Digital Scholarship Incubator Reflections: Rachel Ernst

This post is part of a series of reflections from 2017 Digital Scholarship Incubator participants.


Rachel Ernst: For this project, I am planning on tracking and visually representing mentions of women’s clothing in nineteenth-century sensation novels. The ostensible goal is to develop a visual representation of the data as well as a timeline to help track historical and cultural patterns; the larger goals that I hope will eventually emerge from this beginning is a way to conceptualize patterns of circulation and resurgence within the shared worlds of nineteenth-century literature and nineteenth-century fashion and dress history. Someday I would even like to develop partnerships with museums and archives to create an interactive database that connects fictional objects with similar artifacts worldwide. My interest in ideas of materiality and agency in fictional objects inform the ideological focus of the project but, from a practical standpoint, I am looking forward to having a significant body of tangible data to supplement the more subjective argumentative side of my research. Writing about things that do not actually matter (in the scientific sense of the word) is often a challenging prospect, so being able to provide different ways for readers to visualize and interact with fictional objects will help open up these questions of mattering and materiality. I find this project very exciting especially when I consider the ways in which it could grow over time and different groups of texts.

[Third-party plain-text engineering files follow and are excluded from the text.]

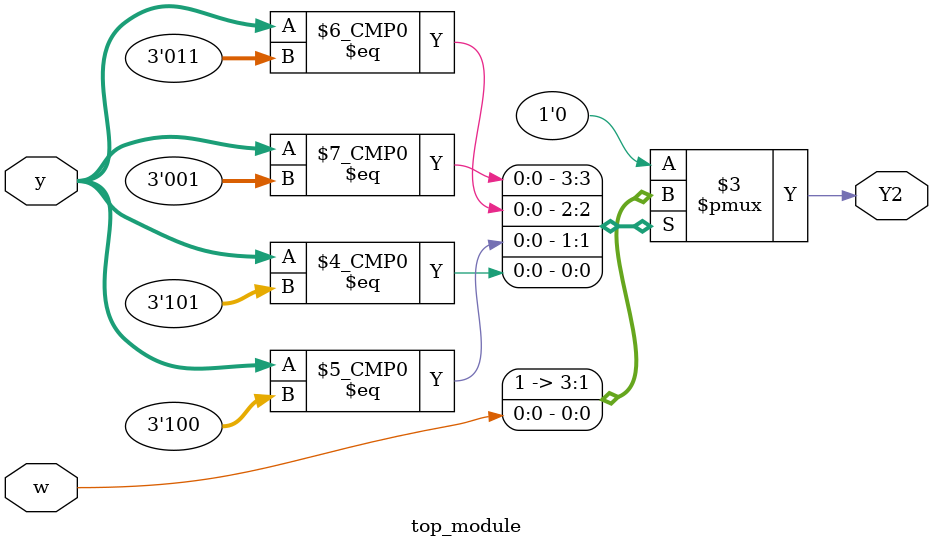
<source format=sv>
module top_module(
    input [3:1] y,
    input w,
    output reg Y2);

    always @(*) begin
        case(y)
            3'b000: Y2 = 1'b0;
            3'b001: Y2 = 1'b1;
            3'b010: Y2 = 1'b0;
            3'b011: Y2 = 1'b1;
            3'b100: Y2 = 1'b1;
            3'b101: Y2 = w;
            default: Y2 = 1'b0;
        endcase
    end

endmodule

</source>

Considering what I do and do not know is helping to focus the project in important ways. While I know that I want to consider nineteenth-century sensation novels, I am finding that it is difficult to establish a comprehensive list of what texts should be included. With this question in mind, I am interested in reaching out to fellow Victorianists to see what texts they might be interested in seeing studied in this way. By making a project that engages with texts of interest to the larger field of Victorian studies, I hope to build a project that will be both accessible and useful for students and faculty. I am still working out the logistics of what texts are available digitally and whether they are in a form that can be manipulated or mined in the ways I will need them to be. This brings me back to what I do not know, which includes what software and/or digital tools will be necessary to track, gather, and present the data in question. Once I have established the core texts I will be examining, I am looking forward to exploring the different ways in which I can work with the novels I have chosen.

As with any new project, the barriers and constraints seem to change every time I think through the project. Two constants are my own lack of digital scholarship experience and the limitations such a specific dataset may cause. I plan on continuing to ask questions about the project’s usefulness and accessibility as I develop it, as well as considering ways in which my project model might be adapted or expanded beyond my own interest in literary clothing. A successful project will not only provide a visual representation of the presence of women’s clothing in sensation novels as well as a timeline that tracks patterns of occurrence, but it will also provide a workable model for other projects interested in textual patterns of historical and cultural significance. A less successful, though perhaps not fully failed, version of the project will provide me with the data I am interested in for my research but perhaps either not represent the patterns of circulation and resurgence that I am expecting, or not provide a workable model for this type of digital analysis.